The uncertainty spread into the broader industry, sending the tech-heavy Nasdaq Composite Index down 3.25 percent to 4363.144. Meanwhile, the Dow Jones Industrial Average fell 1.29 percent to 16,204.97.
Business-analytics company Tableau Software (DATA.N) shed half its market value a day after cutting its full-year earnings guidance to between 22 cents and 35 cents a share, around half the 57 cents analysts had expected. Tableau shares closed down 49.4 percent at $41.33.
The company had cut its full-year 2016 revenue forecast to $830 million to $850 million from prior guidance of $845 million to $865 million. And Tableau’s fourth-quarter revenue of $202.8 million only narrowly beat analyst expectations of $200.8 million.
“When you get a company that barely beats that has (previously) been beating by a longshot, people are going to be scratching their heads a little bit,” said Brian White, analyst at Drexel Hamilton. “If that guy can’t show much upside, what does that mean for the rest of the sector?”
Tableau’s results came in tandem with poor performance from business network LinkedIn, which shocked Wall Street with a revenue forecast that fell far short of expectations. Its shares plunged 44 percent on Friday, exacerbating the rout in business-services companies.
“They’re a proxy for enterprise spend,” said Daniel Ives, an analyst at FBR, about LinkedIn.
Investors wondered whether enterprise customers will be willing to splurge on trends like big-data analytics and cloud computing.
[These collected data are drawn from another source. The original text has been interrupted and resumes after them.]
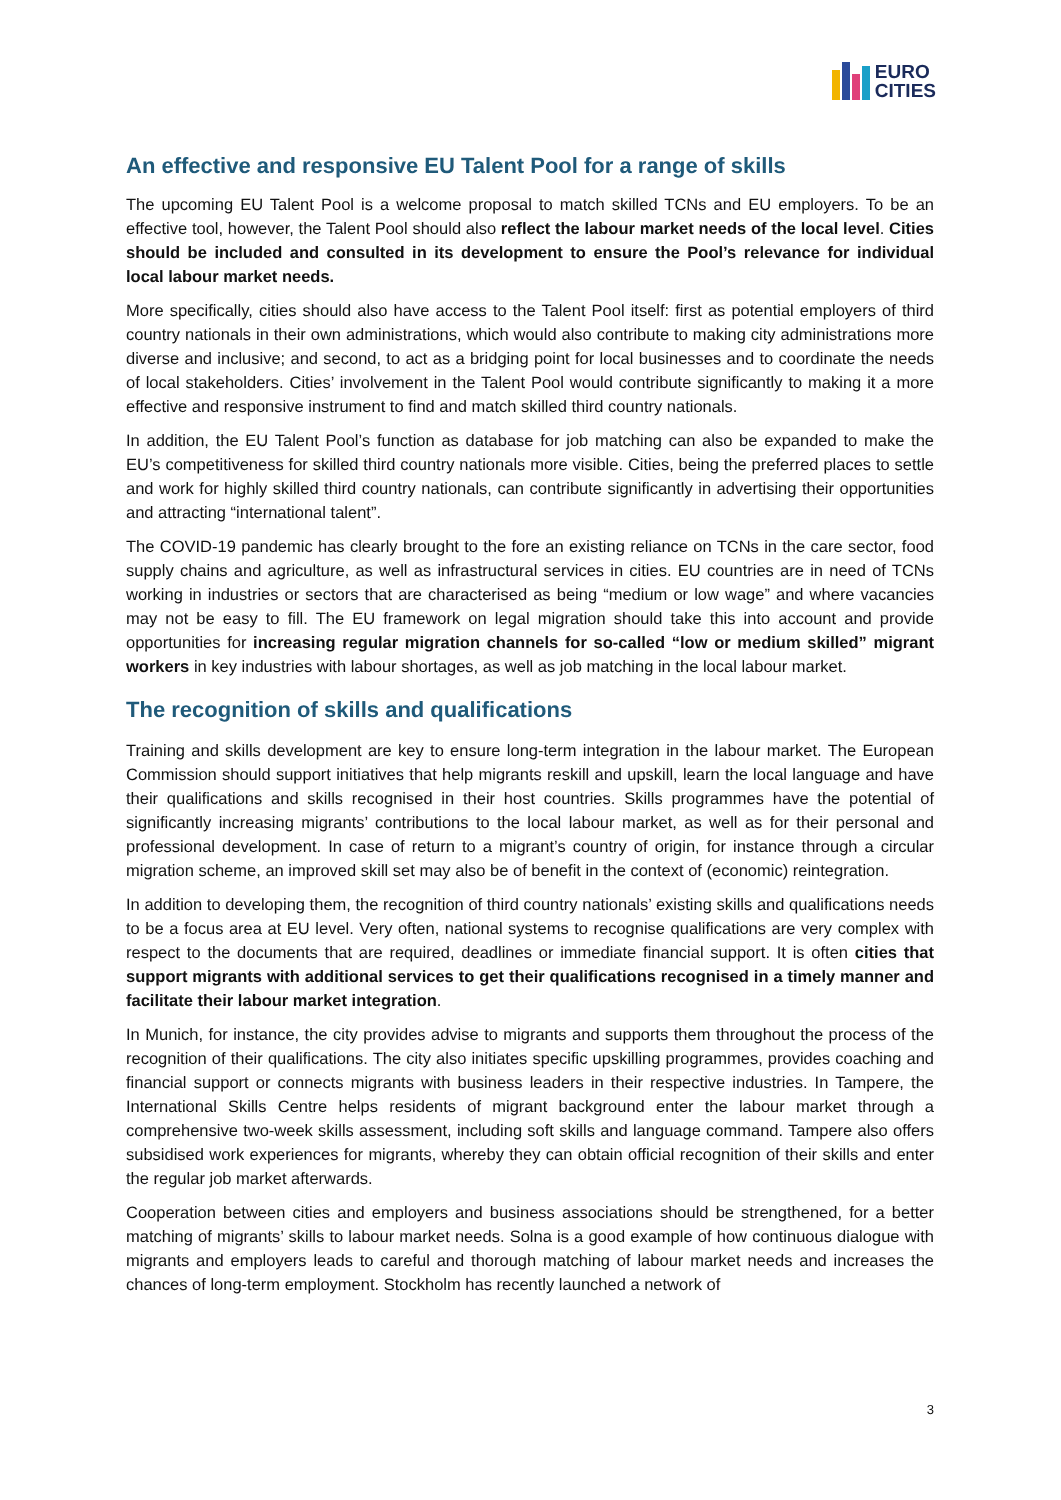EURO
CITIES
An effective and responsive EU Talent Pool for a range of skills
The upcoming EU Talent Pool is a welcome proposal to match skilled TCNs and EU employers. To be an effective tool, however, the Talent Pool should also reflect the labour market needs of the local level. Cities should be included and consulted in its development to ensure the Pool’s relevance for individual local labour market needs.
More specifically, cities should also have access to the Talent Pool itself: first as potential employers of third country nationals in their own administrations, which would also contribute to making city administrations more diverse and inclusive; and second, to act as a bridging point for local businesses and to coordinate the needs of local stakeholders. Cities’ involvement in the Talent Pool would contribute significantly to making it a more effective and responsive instrument to find and match skilled third country nationals.
In addition, the EU Talent Pool’s function as database for job matching can also be expanded to make the EU’s competitiveness for skilled third country nationals more visible. Cities, being the preferred places to settle and work for highly skilled third country nationals, can contribute significantly in advertising their opportunities and attracting “international talent”.
The COVID-19 pandemic has clearly brought to the fore an existing reliance on TCNs in the care sector, food supply chains and agriculture, as well as infrastructural services in cities. EU countries are in need of TCNs working in industries or sectors that are characterised as being “medium or low wage” and where vacancies may not be easy to fill. The EU framework on legal migration should take this into account and provide opportunities for increasing regular migration channels for so-called “low or medium skilled” migrant workers in key industries with labour shortages, as well as job matching in the local labour market.
The recognition of skills and qualifications
Training and skills development are key to ensure long-term integration in the labour market. The European Commission should support initiatives that help migrants reskill and upskill, learn the local language and have their qualifications and skills recognised in their host countries. Skills programmes have the potential of significantly increasing migrants’ contributions to the local labour market, as well as for their personal and professional development. In case of return to a migrant’s country of origin, for instance through a circular migration scheme, an improved skill set may also be of benefit in the context of (economic) reintegration.
In addition to developing them, the recognition of third country nationals’ existing skills and qualifications needs to be a focus area at EU level. Very often, national systems to recognise qualifications are very complex with respect to the documents that are required, deadlines or immediate financial support. It is often cities that support migrants with additional services to get their qualifications recognised in a timely manner and facilitate their labour market integration.
In Munich, for instance, the city provides advise to migrants and supports them throughout the process of the recognition of their qualifications. The city also initiates specific upskilling programmes, provides coaching and financial support or connects migrants with business leaders in their respective industries. In Tampere, the International Skills Centre helps residents of migrant background enter the labour market through a comprehensive two-week skills assessment, including soft skills and language command. Tampere also offers subsidised work experiences for migrants, whereby they can obtain official recognition of their skills and enter the regular job market afterwards.
Cooperation between cities and employers and business associations should be strengthened, for a better matching of migrants’ skills to labour market needs. Solna is a good example of how continuous dialogue with migrants and employers leads to careful and thorough matching of labour market needs and increases the chances of long-term employment. Stockholm has recently launched a network of
3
Those trends, hyped heavily over the years by analysts and the companies themselves, had previously driven big share-price gains.
“If you’re uncertain how much is something worth, you’re going to give the lowest bargain-basement price,” said analyst Katherine Egbert at Piper Jaffray.
Companies that sell cloud-based software, meaning Internet-delivered software bought on a metered basis rather than paid for upfront, also saw particularly sharp declines.
Business-software companies Salesforce.com (CRM.N) and Workday WDAY.N fell more than 10 percent each. Salesforce’s 13.6 percent drop was its worst one-day loss since October 2008.
Shares of Splunk Inc (SPLK.O), a data analytics software maker, closed down 23 percent at $36.23.
Companies that help businesses update their information-technology infrastructure also slumped. Microsoft dropped 3.5 percent to $50.16, while Amazon.com Inc (AMZN.O) fell 6.4 percent to $502.13.